Note that these conclusion describe the worst case and in practice, by tuning and optimizing, the cost for using RDMS can be heavily reduced.

Sources

  1. Robinson, I., Webber, J. & Eifrem, E. book: Graph databases (2013) O’Reilly Media
  2. Use the Index, Luke: http://use-the-index-luke.com/sql/join
  3. Oracle documentation on database indexes.
  4. Ramakrishnan, Raghu, and Johannes Gehrke book:  Database management systems (2003) slides from chapter 12 

Analysis in this post is of course a very simple one, and was mostly conducted to understand the underlying details. In my research, I did a survey find others say about Neo4j performance which is listed below. In summary, I find that Neo4j generally do outperform RDBMS, but there are cases where this does not happen. The lesson learned is that graph database field is still very young as lots of development and research is happening there. This implies that when someone considers a graph database, performance tests should be conducted to verify that the database actually performs well for their data. 

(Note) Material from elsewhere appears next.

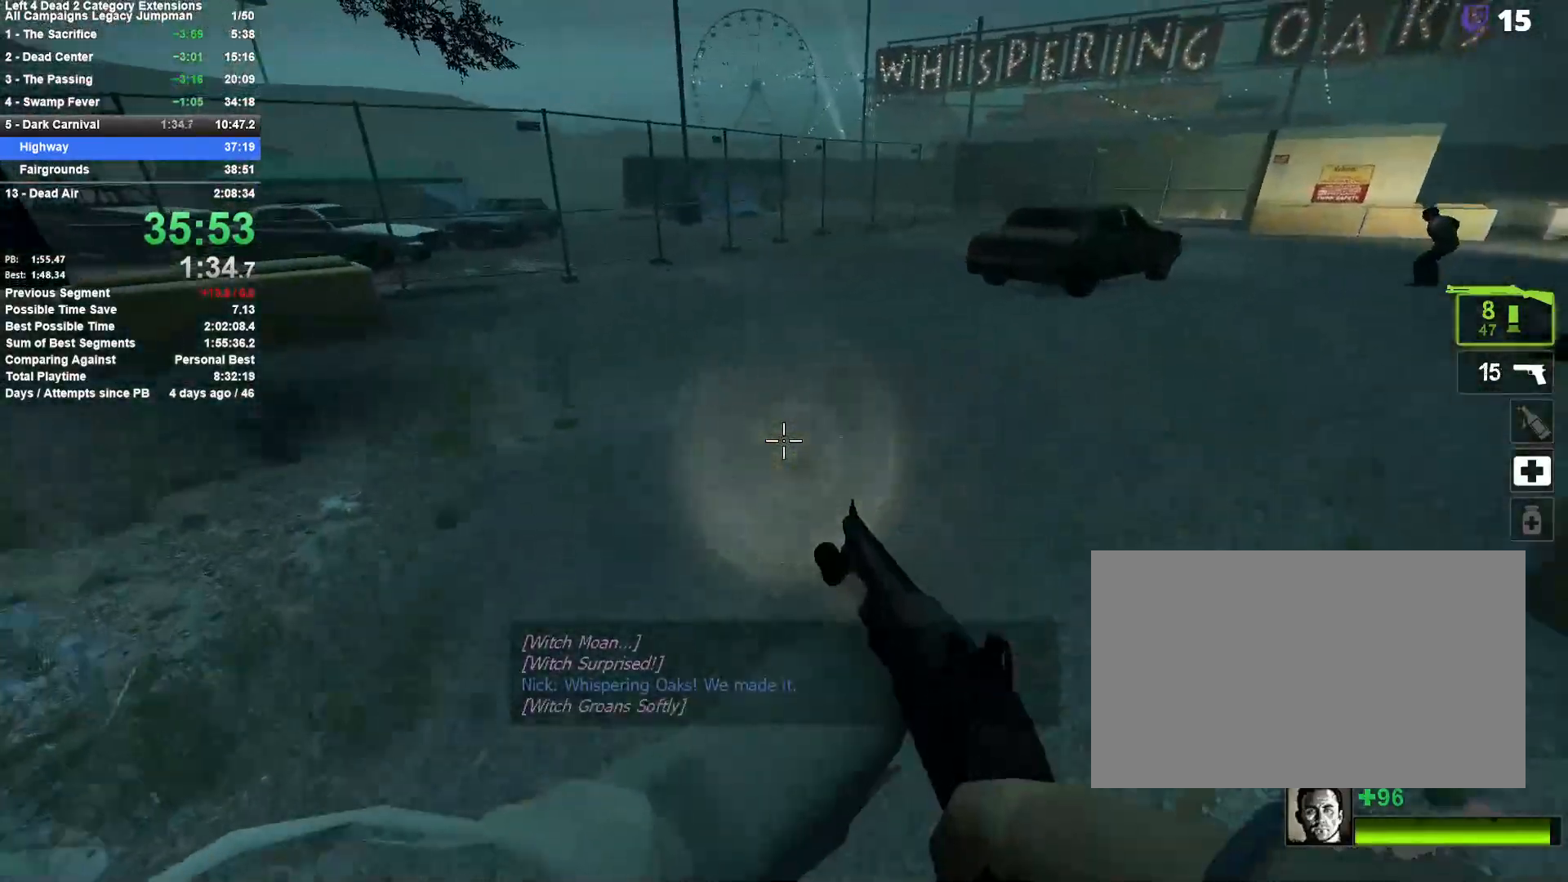
{"keys": ["d"], "mouse": [], "events": [[133, "space", "up"]]}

  • Vicknair, Chad, et al. “A comparison of a graph database and a relational database: a data provenance perspective.” Proceedings of the 48th annual Southeast regional conference. ACM, 2010.
    • This comparison between Neo4j and MySQL is from 2010 and shows that Neo4j performs well on queries involving graph traversals and text search. However, MySQL has performs similar to Neo4j on queries for orphan nodes, and outperforms Neo4j for queries involving integer payload (e.g. Count the number of nodes whose payload data is less than some value).
  • https://baach.de/Members/jhb/neo4j-performance-compared-to-mysql/view
    • This is also a comparison between Neo4j and MySQL where the author is examining the performance claims from the Graph databases book by redoing the queries from the book. Here, the author manages to get better results with MySQL than Neo4j on friend-of-a-friend graph, and he is unsure of why.
  • De Abreu, Domingo, et al. “Choosing between graph databases and rdf engines for consuming and mining linked data.” Proceedings of the Fourth International Conference on Consuming Linked Data-Volume 1034. CEUR-WS. org, 2013.
    • This is a performance comparison of graph databases DEX, Neo4j, HypergraphDB and RDF-3x where they conclude with that none of the graph databases are superior the other in all graph based tasks. Neo4j has

    a better performance in BFS and DFS traversals, as well as in mining tasks against sparse large graphs with high number of labels.

  • Martínez-Bazan, Norbert, et al. “Efficient graph management based on bitmap indices.” Proceedings of the 16th International Database Engineering & Applications Sysmposium. ACM, 2012.
    • Here, the authors describe the internals of the graph database DEX and the clever usage of bitmap indexing in their graph model. In their experiments, DEX outperforms Neo4j on the queries they tested. More interesting is that, even MySQL outperforms Neo4j in their tests!